_WORK ORDER_:
Reproduce word for word the part of the text on Paris expatriate writers, starting at "Across from the" and ending at "the stacks after hours.".

Across from the Notre Dame Cathedral in the Latin Quarter, Shakespeare and Company was known to generations of expatriates in Paris as a haunt of aspiring writers, who would work in the shop and sleep in the stacks after hours.
Whitman founded the shop in 1951, naming it after the previous Shakespeare and Company owned by Sylvia Beach, which in the 1920s was a gathering place for writers including Ernest Hemingway and James Joyce.
"After a life entirely dedicated to books, authors and readers, George will be sorely missed by all his loved ones and by bibliophiles around the world who have read, written and stayed in his bookshop for over 60 years," the shop said.

The Independent. London, January 10 or 11, 1991.
In the byways of literature and art Norman Rubington was a seminal figure. He went to Paris in the early 1950s to paint and became involved with the group of expatriate American (and a few British) figures that included Christopher Logue, Dan Jones, Alexander Trocchi, William Burroughs, Iris Owens, Richard Seaver, who edited the Paris Review, Merlin and other periodicals - and subliminally Samuel Beckett, whose work some of them espoused. This group was eventually gathered up by Maurice Girodias to advise, edit and write for his Olympic Press that published both erotica and literature, and where possible a combination of the two, in the puritanical days before the Obscene Publication Act 1959 in the UK made literary merit a sufficient counter-balance to allow publication of sexually explicit material.
A painter of considerable prestige and some commercial success, Rubington was commissioned by Girodias to write pornographic novels for him, which he did under the penname of Akbar del Piombo. These were enormously successful with GIs visiting Paris and English readers seeking titillation. He also wrote erotic verse under the same name and illustrated many of these books. Often using scenes in Arab harems and exaggerated, often extremely funny, orgy scenes, his work was characterised by much tongue-in-cheek humour and definite literary quality far beyond the demands of the publisher. There was also a strong streak of social and political satire in his work. Subjects he used included the drug scene, war, the art world and society generally.
Rubington studied art at Yale before the war and in Paris after it. In the army during the war he worked in military intelligence as mapmaker and interpreter of aerial photographs. He was also a war artist.
Rubington won the prestigious Prix de Rome as a painter and subsequently spent three years in that city. Other prizes and fellowships followed, including the Guggenheim and Tiffany Awards and the Religous Arts Award, the latter because of the religous painting he did for churches, including a crucifixion for the Grace Cathedral of San Francisco.
He was about to be honored by the American Academy of Arts and Letters when he died. His work, close to Surrealism and mostly representational, is associated with American Expressionism of which he was an early exponent. It is usually infused with humor and an eye for the erotic, often including portraits of personalities such as Orson Wells or others he wished to characture. His work hangs in major American museums' collections.

_GIVEN DATA_:

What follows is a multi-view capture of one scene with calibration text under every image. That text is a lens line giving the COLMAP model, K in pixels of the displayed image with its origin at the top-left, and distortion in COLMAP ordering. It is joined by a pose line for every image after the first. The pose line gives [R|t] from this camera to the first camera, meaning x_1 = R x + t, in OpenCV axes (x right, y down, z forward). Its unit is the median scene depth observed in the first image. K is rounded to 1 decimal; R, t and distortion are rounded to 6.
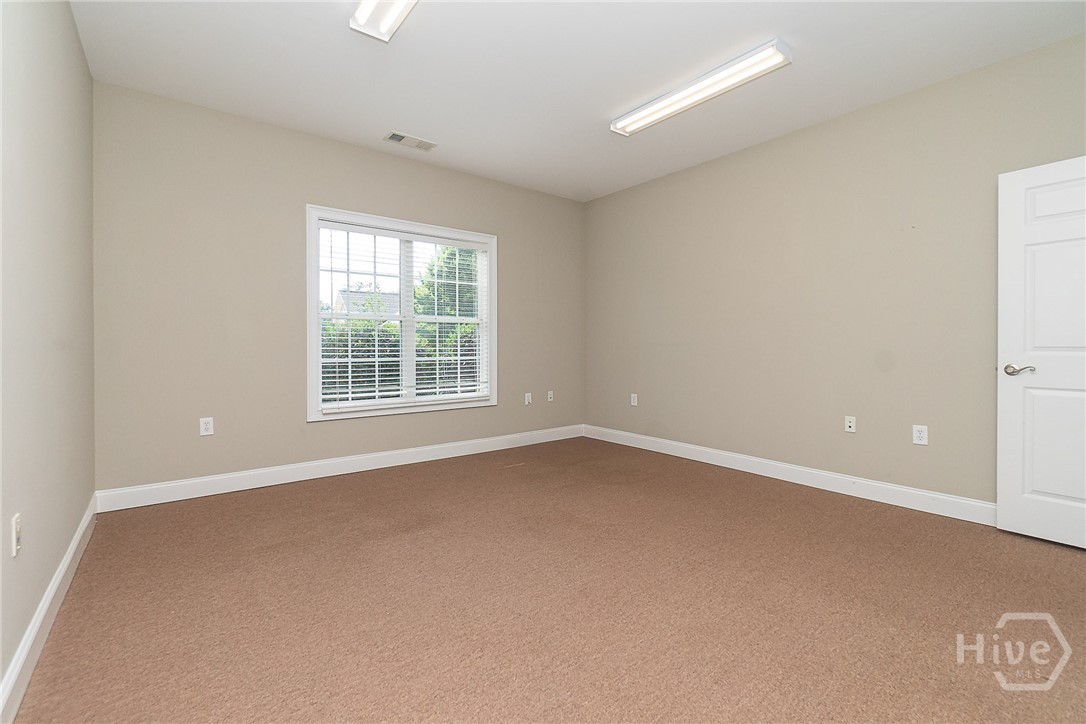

_ANSWER TO THIS EXERCISE_:
Across from the Notre Dame Cathedral in the Latin Quarter, Shakespeare and Company was known to generations of expatriates in Paris as a haunt of aspiring writers, who would work in the shop and sleep in the stacks after hours.